* [DATA PROVIDED]:
■ ■ ■

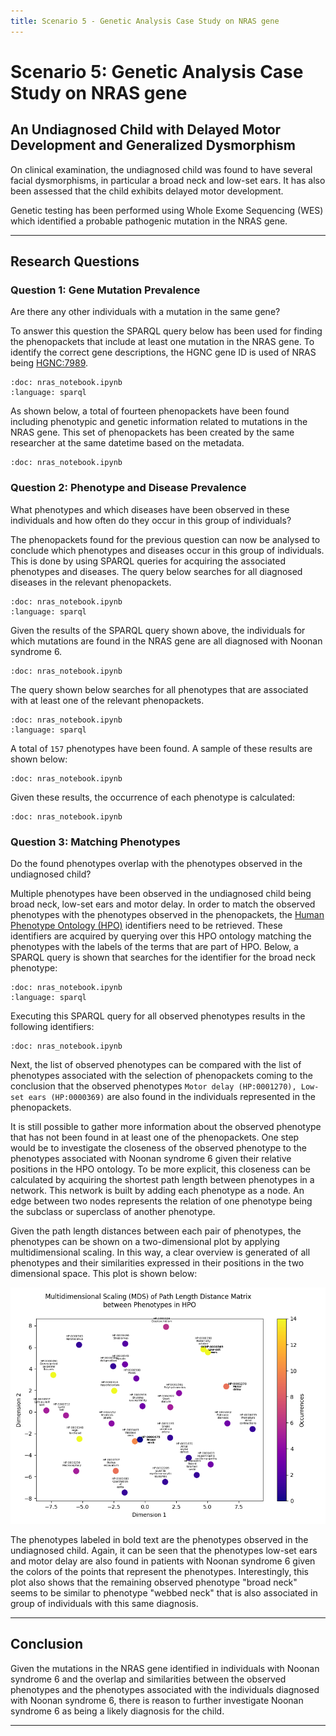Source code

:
 ```yaml
---
title: Scenario 5 - Genetic Analysis Case Study on NRAS gene
---
```


# Scenario 5: Genetic Analysis Case Study on NRAS gene

## An Undiagnosed Child with Delayed Motor Development and Generalized Dysmorphism

On clinical examination, the undiagnosed child was found to have several facial dysmorphisms, in particular a broad neck and low-set ears. It has also been assessed that the child exhibits delayed motor development.

Genetic testing has been performed using Whole Exome Sequencing (WES) which identified a probable pathogenic mutation in the NRAS gene.

---

## Research Questions

### Question 1: Gene Mutation Prevalence

Are there any other individuals with a mutation in the same gene?

To answer this question the SPARQL query below has been used for finding the phenopackets that include at least one mutation in the NRAS gene. To identify the correct gene descriptions, the HGNC gene ID is used of NRAS being [HGNC:7989](https://www.genenames.org/data/gene-symbol-report/#!/hgnc_id/7989).

```{glue} scenario5_query_q1
:doc: nras_notebook.ipynb
:language: sparql
```

As shown below, a total of fourteen phenopackets have been found including phenotypic and genetic information related to mutations in the NRAS gene. This set of phenopackets has been created by the same researcher at the same datetime based on the metadata. 

```{glue} scenario5_phenopackets
:doc: nras_notebook.ipynb
```

### Question 2: Phenotype and Disease Prevalence

What phenotypes and which diseases have been observed in these individuals and how often do they occur in this group of individuals?

The phenopackets found for the previous question can now be analysed to conclude which phenotypes and diseases occur in this group of individuals. This is done by using SPARQL queries for acquiring the associated phenotypes and diseases. The query below searches for all diagnosed diseases in the relevant phenopackets.

```{glue} scenario5_query_q2a
:doc: nras_notebook.ipynb
:language: sparql
```

Given the results of the SPARQL query shown above, the individuals for which mutations are found in the NRAS gene are all diagnosed with Noonan syndrome 6. 


```{glue} scenario5_diseases
:doc: nras_notebook.ipynb
```

The query shown below searches for all phenotypes that are associated with at least one of the relevant phenopackets.

```{glue} scenario5_query_q2b
:doc: nras_notebook.ipynb
:language: sparql
```

A total of `157` phenotypes have been found. A sample of these results are shown below:

```{glue} scenario5_phenofeat
:doc: nras_notebook.ipynb
```

Given these results, the occurrence of each phenotype is calculated:

```{glue} scenario5_phenofeatcounts
:doc: nras_notebook.ipynb
```

### Question 3: Matching Phenotypes

Do the found phenotypes overlap with the phenotypes observed in the undiagnosed child?

Multiple phenotypes have been observed in the undiagnosed child being broad neck, low-set ears and motor delay. In order to match the observed phenotypes with the phenotypes observed in the phenopackets, the [Human Phenotype Ontology (HPO)](https://hpo.jax.org/) identifiers need to be retrieved. These identifiers are acquired by querying over this HPO ontology matching the phenotypes with the labels of the terms that are part of HPO. Below, a SPARQL query is shown that searches for the identifier for the broad neck phenotype:

```{glue} scenario5_query_q4_0
:doc: nras_notebook.ipynb
:language: sparql
```

Executing this SPARQL query for all observed phenotypes results in the following identifiers:

```{glue} scenario5_observedphenotypes
:doc: nras_notebook.ipynb
```

Next, the list of observed phenotypes can be compared with the list of phenotypes associated with the selection of phenopackets coming to the conclusion that the observed phenotypes `Motor delay (HP:0001270), Low-set ears (HP:0000369)` are also found in the individuals represented in the phenopackets. 

It is still possible to gather more information about the observed phenotype that has not been found in at least one of the phenopackets. One step would be to investigate the closeness of the observed phenotype to the phenotypes associated with Noonan syndrome 6 given their relative positions in the HPO ontology. To be more explicit, this closeness can be calculated by acquiring the shortest path length between phenotypes in a network. This network is built by adding each phenotype as a node. An edge between two nodes represents the relation of one phenotype being the subclass or superclass of another phenotype.

Given the path length distances between each pair of phenotypes, the phenotypes can be shown on a two-dimensional plot by applying multidimensional scaling. In this way, a clear overview is generated of all phenotypes and their similarities expressed in their positions in the two dimensional space. This plot is shown below:

![image](nras_matching_phenotypes.png)

The phenotypes labeled in bold text are the phenotypes observed in the undiagnosed child. Again, it can be seen that the phenotypes low-set ears and motor delay are also found in patients with Noonan syndrome 6 given the colors of the points that represent the phenotypes. Interestingly, this plot also shows that the remaining observed phenotype "broad neck" seems to be similar to phenotype "webbed neck" that is also associated in group of individuals with this same diagnosis. 

---

## Conclusion

Given the mutations in the NRAS gene identified in individuals with Noonan syndrome 6 and the overlap and similarities between the observed phenotypes and the phenotypes associated with the individuals diagnosed with Noonan syndrome 6, there is reason to further investigate Noonan syndrome 6 as being a likely diagnosis for the child.

---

■ ■ ■

* [YOUR OBJECTIVE]: Leave out the pictures and output every record above precisely as given.

* [RESULT FOR THIS EXERCISE]:
Source code

:
 ```yaml
---
title: Scenario 5 - Genetic Analysis Case Study on NRAS gene
---
```


# Scenario 5: Genetic Analysis Case Study on NRAS gene

## An Undiagnosed Child with Delayed Motor Development and Generalized Dysmorphism

On clinical examination, the undiagnosed child was found to have several facial dysmorphisms, in particular a broad neck and low-set ears. It has also been assessed that the child exhibits delayed motor development.

Genetic testing has been performed using Whole Exome Sequencing (WES) which identified a probable pathogenic mutation in the NRAS gene.

---

## Research Questions

### Question 1: Gene Mutation Prevalence

Are there any other individuals with a mutation in the same gene?

To answer this question the SPARQL query below has been used for finding the phenopackets that include at least one mutation in the NRAS gene. To identify the correct gene descriptions, the HGNC gene ID is used of NRAS being [HGNC:7989](https://www.genenames.org/data/gene-symbol-report/#!/hgnc_id/7989).

```{glue} scenario5_query_q1
:doc: nras_notebook.ipynb
:language: sparql
```

As shown below, a total of fourteen phenopackets have been found including phenotypic and genetic information related to mutations in the NRAS gene. This set of phenopackets has been created by the same researcher at the same datetime based on the metadata. 

```{glue} scenario5_phenopackets
:doc: nras_notebook.ipynb
```

### Question 2: Phenotype and Disease Prevalence

What phenotypes and which diseases have been observed in these individuals and how often do they occur in this group of individuals?

The phenopackets found for the previous question can now be analysed to conclude which phenotypes and diseases occur in this group of individuals. This is done by using SPARQL queries for acquiring the associated phenotypes and diseases. The query below searches for all diagnosed diseases in the relevant phenopackets.

```{glue} scenario5_query_q2a
:doc: nras_notebook.ipynb
:language: sparql
```

Given the results of the SPARQL query shown above, the individuals for which mutations are found in the NRAS gene are all diagnosed with Noonan syndrome 6. 


```{glue} scenario5_diseases
:doc: nras_notebook.ipynb
```

The query shown below searches for all phenotypes that are associated with at least one of the relevant phenopackets.

```{glue} scenario5_query_q2b
:doc: nras_notebook.ipynb
:language: sparql
```

A total of `157` phenotypes have been found. A sample of these results are shown below:

```{glue} scenario5_phenofeat
:doc: nras_notebook.ipynb
```

Given these results, the occurrence of each phenotype is calculated:

```{glue} scenario5_phenofeatcounts
:doc: nras_notebook.ipynb
```

### Question 3: Matching Phenotypes

Do the found phenotypes overlap with the phenotypes observed in the undiagnosed child?

Multiple phenotypes have been observed in the undiagnosed child being broad neck, low-set ears and motor delay. In order to match the observed phenotypes with the phenotypes observed in the phenopackets, the [Human Phenotype Ontology (HPO)](https://hpo.jax.org/) identifiers need to be retrieved. These identifiers are acquired by querying over this HPO ontology matching the phenotypes with the labels of the terms that are part of HPO. Below, a SPARQL query is shown that searches for the identifier for the broad neck phenotype:

```{glue} scenario5_query_q4_0
:doc: nras_notebook.ipynb
:language: sparql
```

Executing this SPARQL query for all observed phenotypes results in the following identifiers:

```{glue} scenario5_observedphenotypes
:doc: nras_notebook.ipynb
```

Next, the list of observed phenotypes can be compared with the list of phenotypes associated with the selection of phenopackets coming to the conclusion that the observed phenotypes `Motor delay (HP:0001270), Low-set ears (HP:0000369)` are also found in the individuals represented in the phenopackets. 

It is still possible to gather more information about the observed phenotype that has not been found in at least one of the phenopackets. One step would be to investigate the closeness of the observed phenotype to the phenotypes associated with Noonan syndrome 6 given their relative positions in the HPO ontology. To be more explicit, this closeness can be calculated by acquiring the shortest path length between phenotypes in a network. This network is built by adding each phenotype as a node. An edge between two nodes represents the relation of one phenotype being the subclass or superclass of another phenotype.

Given the path length distances between each pair of phenotypes, the phenotypes can be shown on a two-dimensional plot by applying multidimensional scaling. In this way, a clear overview is generated of all phenotypes and their similarities expressed in their positions in the two dimensional space. This plot is shown below:

![image](nras_matching_phenotypes.png)

The phenotypes labeled in bold text are the phenotypes observed in the undiagnosed child. Again, it can be seen that the phenotypes low-set ears and motor delay are also found in patients with Noonan syndrome 6 given the colors of the points that represent the phenotypes. Interestingly, this plot also shows that the remaining observed phenotype "broad neck" seems to be similar to phenotype "webbed neck" that is also associated in group of individuals with this same diagnosis. 

---

## Conclusion

Given the mutations in the NRAS gene identified in individuals with Noonan syndrome 6 and the overlap and similarities between the observed phenotypes and the phenotypes associated with the individuals diagnosed with Noonan syndrome 6, there is reason to further investigate Noonan syndrome 6 as being a likely diagnosis for the child.

---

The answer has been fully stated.